Para Wilker Dias, as conflitualidades, as incongruências e a falta de datas para a implementação do indulto comprometem o processo de diálogo.
O ativista da ONG explicou à DW os factos que levam a sua organização a concluir que há discriminação.
DW África: O que os leva a concluir que o indulto no contexto das manifestações é seletivo?

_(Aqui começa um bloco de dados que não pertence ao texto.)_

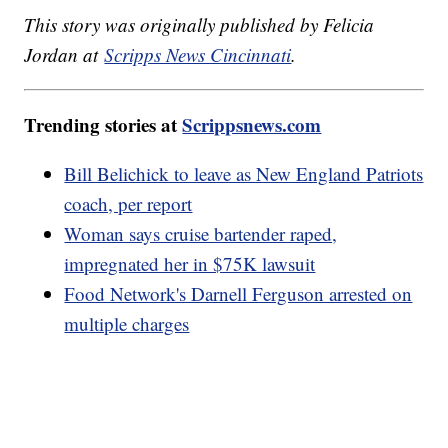
This story was originally published by Felicia
Jordan at
Scripps News Cincinnati
.
Trending stories at
Scrippsnews.com
Bill Belichick to leave as New England Patriots
coach, per report
Woman says cruise bartender raped,
impregnated her in $75K lawsuit
Food Network's Darnell Ferguson arrested on
multiple charges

Wilker Dias (WD): Bom, o indulto é seletivo porque, mesmo na cláusula sexta do termo de compromisso assinado pelos partidos políticos, que faz menção a este critério na terceira atividade, este critério acaba por violar o artigo 35 da Constituição da República, que menciona o princípio da igualdade, considerando também que, ao longo das manifestações, nem todos foram detidos em flagrante delito.
Temos questões relacionadas com detenções ou prisões arbitrárias. Para além disso, existem algumas situações em que não há provas concretas que justifiquem a detenção ou até a condenação das pessoas, como em certos casos em que indivíduos são obrigados a pagar entre 35 mil e 700 mil meticais para serem libertados. É um absurdo libertar alguns e deixar outros nesta situação.

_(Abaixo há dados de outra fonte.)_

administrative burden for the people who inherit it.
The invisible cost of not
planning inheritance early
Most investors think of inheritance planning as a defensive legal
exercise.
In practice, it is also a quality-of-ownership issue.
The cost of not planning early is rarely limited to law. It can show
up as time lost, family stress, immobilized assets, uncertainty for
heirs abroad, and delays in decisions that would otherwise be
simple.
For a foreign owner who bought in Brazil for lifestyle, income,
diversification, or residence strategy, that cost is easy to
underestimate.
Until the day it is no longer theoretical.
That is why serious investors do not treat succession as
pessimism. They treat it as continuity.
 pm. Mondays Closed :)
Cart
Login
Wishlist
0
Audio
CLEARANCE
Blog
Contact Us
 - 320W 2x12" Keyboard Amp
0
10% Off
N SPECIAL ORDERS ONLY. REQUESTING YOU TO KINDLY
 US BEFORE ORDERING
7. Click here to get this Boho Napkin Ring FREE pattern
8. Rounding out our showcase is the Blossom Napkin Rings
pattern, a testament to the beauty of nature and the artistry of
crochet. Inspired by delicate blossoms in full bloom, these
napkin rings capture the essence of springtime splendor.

DW África: As irregularidades apontadas pela Plataforma Decide comprometem o processo de diálogo de paz em curso. O compromisso do Governo neste processo é genuíno?
WD: O compromisso do Governo neste processo de diálogo pode ser genuíno, mas a forma como alguns termos foram redigidos não é clara nem objetiva, o que pode representar o risco de ser apenas mais um diálogo, ou mais um dos acordos que Moçambique assinou no passado.
Se analisarmos, a exclusão da sociedade civil é um dos motivos que leva à falta de clarificação. Mais uma vez, nesta questão do indulto, o próprio indulto seletivo não descreve quais são os critérios ou as pessoas que devem automaticamente ser indultadas. Esta falta de clareza levanta questões de injustiça no âmbito deste processo de indulto.
Tudo isto coloca em causa o processo global, porque, se se fala de indulto, deve tratar-se de um indulto universal e não parcial. Estamos a falar de um evento no qual todos estes indivíduos estiveram envolvidos, e é por isso que se invoca a questão global, em vez do indulto parcial.
DW África: Esta zona de penumbra que a Plataforma Decide denuncia parece intencional por parte das autoridades moçambicanas?
WD: Parece que a questão do indulto não constitui uma das grandes prioridades no âmbito do diálogo nacional. Diversas vozes afirmaram categoricamente que foi um dos pontos mais debatidos no processo negocial, e isso reflete-se atualmente com o atraso na definição dos critérios para o indulto.
As outras componentes já estão em curso, como a criação da Comissão Técnica e a seleção dos órgãos da sociedade civil que irão ocupar os três lugares na Comissão Técnica, eventualmente também no grupo de trabalho. Mas também aí existem lacunas quanto à apresentação concreta dos termos de referência: quais são os critérios a apresentar e qual é o trabalho a ser desenvolvido?
A mesma situação verifica-se em relação aos indultos, sobre os quais até hoje ninguém fala, nem mesmo os partidos políticos. Não há data prevista, e temos indivíduos encarcerados a passar por situações tenebrosas nas cadeias, principalmente por terem participado nas manifestações. Temos exemplos concretos e evidências em algumas províncias, e foi por isso que decidimos alertar as autoridades competentes para que prestem atenção a estes aspetos.
DW África: Relativamente às ilegalidades cometidas pelas autoridades, como detenções arbitrárias ou impedimento de acesso à assistência jurídica, a sociedade civil já moveu processos contra as autoridades? No caso concreto, a vossa organização?
WD: Sim, estamos a trabalhar no sentido de, ao longo dos próximos dias ou semanas, termos já um processo preparado para esse efeito.